In patients with MALA and any of the following, we recommend hemodialysis (Grade 1C):

-Lactate concentrations >20 mmol/L

-Severe metabolic acidosis (pH ≤7.1)

-Failure to improve within two to four hours despite appropriate supportive care and bicarbonate therapy

In patients with MALA and any of the following, we suggest hemodialysis (Grade 2C):

-Lactate concentrations between 15 to 20 mmol/L

-Metabolic acidosis with pH 7.0 to 7.1

-Presence of comorbid conditions (shock, kidney impairment, liver failure, or decreased level of consciousness)

Hemodialysis has been used successfully in patients with MALA due to chronic use or acute overdose. Early consultation with a medical toxicologist and a nephrologist should be obtained for any patient with signs of severe toxicity, acidosis, or for when considering hemodialysis. (See 'Extracorporeal removal' above.)

●Disposition – Patients reporting an acute ingestion should be observed for at least six to eight hours. Patients who are well appearing and who have a normal acid-base status after six to eight hours may be discharged or transferred to the care of a psychiatrist.
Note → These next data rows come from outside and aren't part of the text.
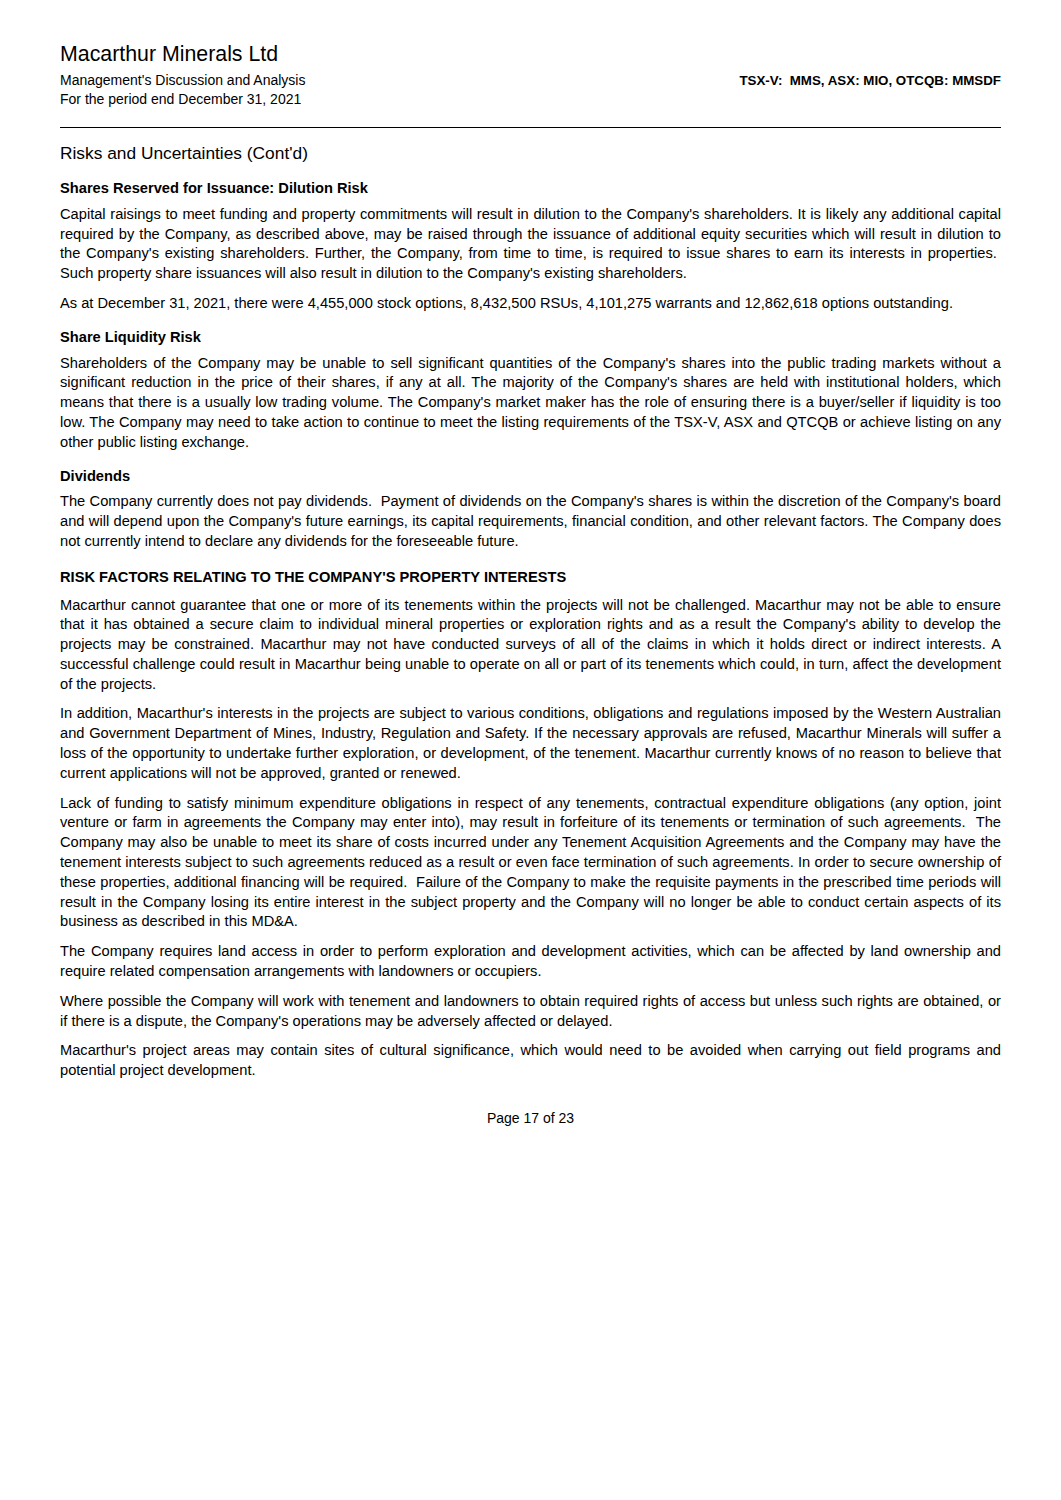Macarthur Minerals Ltd
Management's Discussion and Analysis
For the period end December 31, 2021
TSX-V: MMS, ASX: MIO, OTCQB: MMSDF
Risks and Uncertainties (Cont'd)
Shares Reserved for Issuance: Dilution Risk
Capital raisings to meet funding and property commitments will result in dilution to the Company's shareholders. It is likely any additional capital required by the Company, as described above, may be raised through the issuance of additional equity securities which will result in dilution to the Company's existing shareholders. Further, the Company, from time to time, is required to issue shares to earn its interests in properties. Such property share issuances will also result in dilution to the Company's existing shareholders.
As at December 31, 2021, there were 4,455,000 stock options, 8,432,500 RSUs, 4,101,275 warrants and 12,862,618 options outstanding.
Share Liquidity Risk
Shareholders of the Company may be unable to sell significant quantities of the Company's shares into the public trading markets without a significant reduction in the price of their shares, if any at all. The majority of the Company's shares are held with institutional holders, which means that there is a usually low trading volume. The Company's market maker has the role of ensuring there is a buyer/seller if liquidity is too low. The Company may need to take action to continue to meet the listing requirements of the TSX-V, ASX and QTCQB or achieve listing on any other public listing exchange.
Dividends
The Company currently does not pay dividends. Payment of dividends on the Company's shares is within the discretion of the Company's board and will depend upon the Company's future earnings, its capital requirements, financial condition, and other relevant factors. The Company does not currently intend to declare any dividends for the foreseeable future.
RISK FACTORS RELATING TO THE COMPANY'S PROPERTY INTERESTS
Macarthur cannot guarantee that one or more of its tenements within the projects will not be challenged. Macarthur may not be able to ensure that it has obtained a secure claim to individual mineral properties or exploration rights and as a result the Company's ability to develop the projects may be constrained. Macarthur may not have conducted surveys of all of the claims in which it holds direct or indirect interests. A successful challenge could result in Macarthur being unable to operate on all or part of its tenements which could, in turn, affect the development of the projects.
In addition, Macarthur's interests in the projects are subject to various conditions, obligations and regulations imposed by the Western Australian and Government Department of Mines, Industry, Regulation and Safety. If the necessary approvals are refused, Macarthur Minerals will suffer a loss of the opportunity to undertake further exploration, or development, of the tenement. Macarthur currently knows of no reason to believe that current applications will not be approved, granted or renewed.
Lack of funding to satisfy minimum expenditure obligations in respect of any tenements, contractual expenditure obligations (any option, joint venture or farm in agreements the Company may enter into), may result in forfeiture of its tenements or termination of such agreements. The Company may also be unable to meet its share of costs incurred under any Tenement Acquisition Agreements and the Company may have the tenement interests subject to such agreements reduced as a result or even face termination of such agreements. In order to secure ownership of these properties, additional financing will be required. Failure of the Company to make the requisite payments in the prescribed time periods will result in the Company losing its entire interest in the subject property and the Company will no longer be able to conduct certain aspects of its business as described in this MD&A.
The Company requires land access in order to perform exploration and development activities, which can be affected by land ownership and require related compensation arrangements with landowners or occupiers.
Where possible the Company will work with tenement and landowners to obtain required rights of access but unless such rights are obtained, or if there is a dispute, the Company's operations may be adversely affected or delayed.
Macarthur's project areas may contain sites of cultural significance, which would need to be avoided when carrying out field programs and potential project development.
Page 17 of 23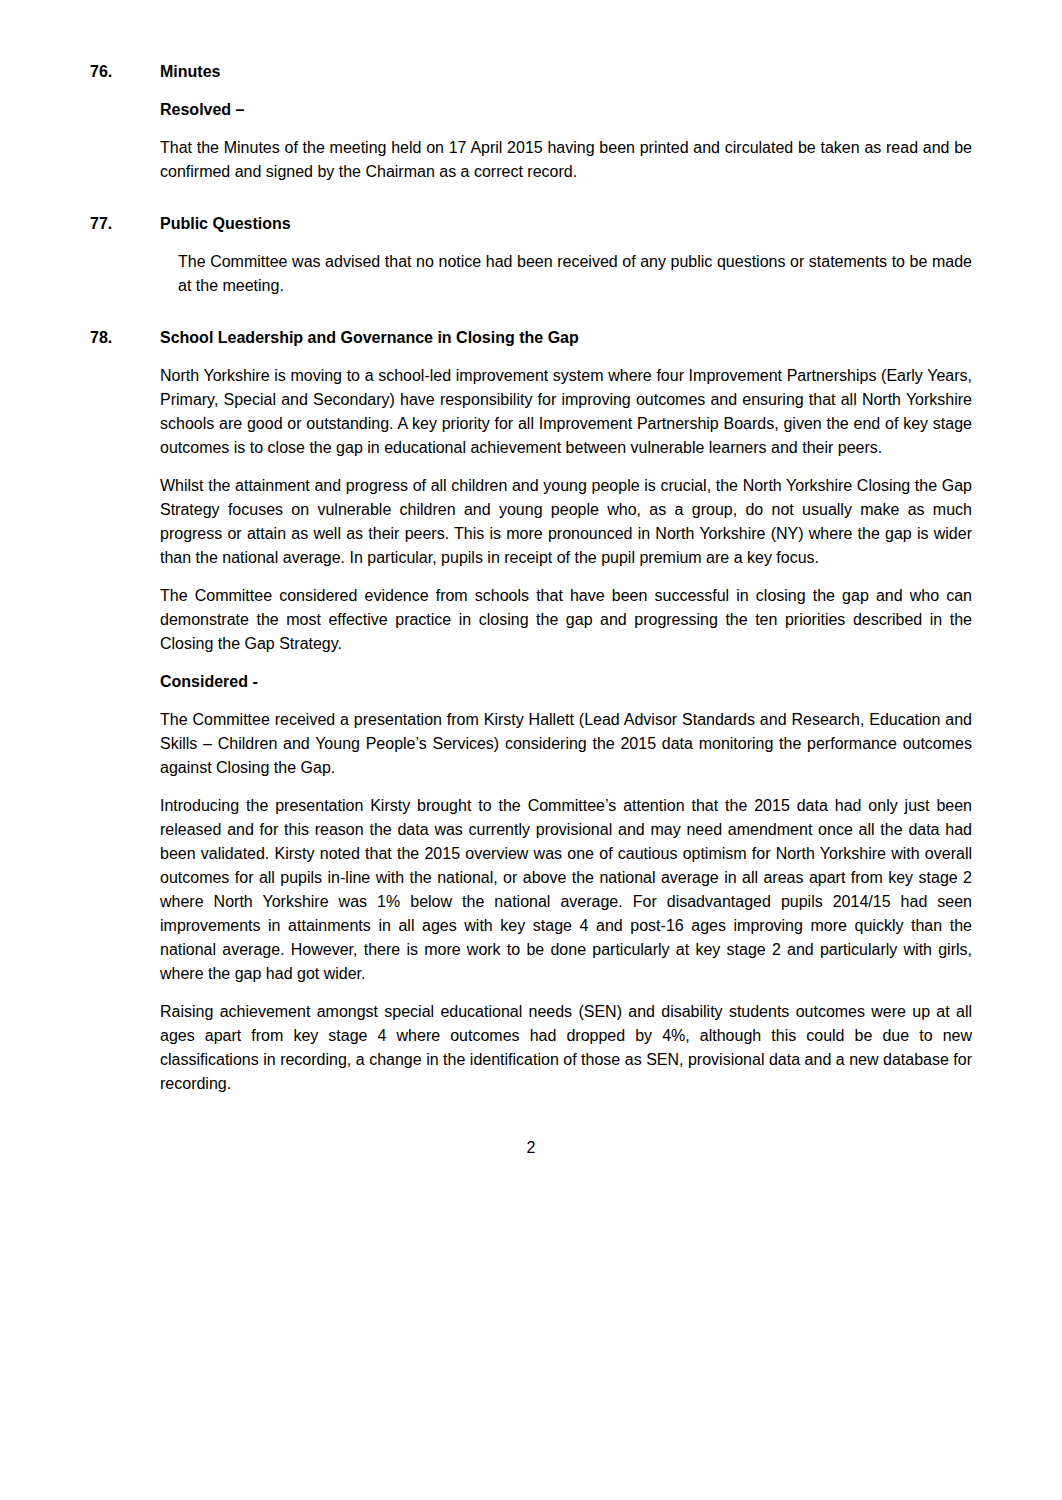76.
Minutes
Resolved –
That the Minutes of the meeting held on 17 April 2015 having been printed and circulated be taken as read and be confirmed and signed by the Chairman as a correct record.
77.
Public Questions
The Committee was advised that no notice had been received of any public questions or statements to be made at the meeting.
78.
School Leadership and Governance in Closing the Gap
North Yorkshire is moving to a school-led improvement system where four Improvement Partnerships (Early Years, Primary, Special and Secondary) have responsibility for improving outcomes and ensuring that all North Yorkshire schools are good or outstanding. A key priority for all Improvement Partnership Boards, given the end of key stage outcomes is to close the gap in educational achievement between vulnerable learners and their peers.
Whilst the attainment and progress of all children and young people is crucial, the North Yorkshire Closing the Gap Strategy focuses on vulnerable children and young people who, as a group, do not usually make as much progress or attain as well as their peers. This is more pronounced in North Yorkshire (NY) where the gap is wider than the national average. In particular, pupils in receipt of the pupil premium are a key focus.
The Committee considered evidence from schools that have been successful in closing the gap and who can demonstrate the most effective practice in closing the gap and progressing the ten priorities described in the Closing the Gap Strategy.
Considered -
The Committee received a presentation from Kirsty Hallett (Lead Advisor Standards and Research, Education and Skills – Children and Young People’s Services) considering the 2015 data monitoring the performance outcomes against Closing the Gap.
Introducing the presentation Kirsty brought to the Committee’s attention that the 2015 data had only just been released and for this reason the data was currently provisional and may need amendment once all the data had been validated. Kirsty noted that the 2015 overview was one of cautious optimism for North Yorkshire with overall outcomes for all pupils in-line with the national, or above the national average in all areas apart from key stage 2 where North Yorkshire was 1% below the national average. For disadvantaged pupils 2014/15 had seen improvements in attainments in all ages with key stage 4 and post-16 ages improving more quickly than the national average. However, there is more work to be done particularly at key stage 2 and particularly with girls, where the gap had got wider.
Raising achievement amongst special educational needs (SEN) and disability students outcomes were up at all ages apart from key stage 4 where outcomes had dropped by 4%, although this could be due to new classifications in recording, a change in the identification of those as SEN, provisional data and a new database for recording.
2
If a patient deteriorates during a period of observation, the clinician should promptly consult nephrology regarding the possibility of hemodialysis. Serial acid-base determinations help document the patient's deterioration. (See 'Disposition' above.)

●Pediatric considerations – We treat children with metformin overdose in the same manner as adults. (See 'Pediatric considerations' above.)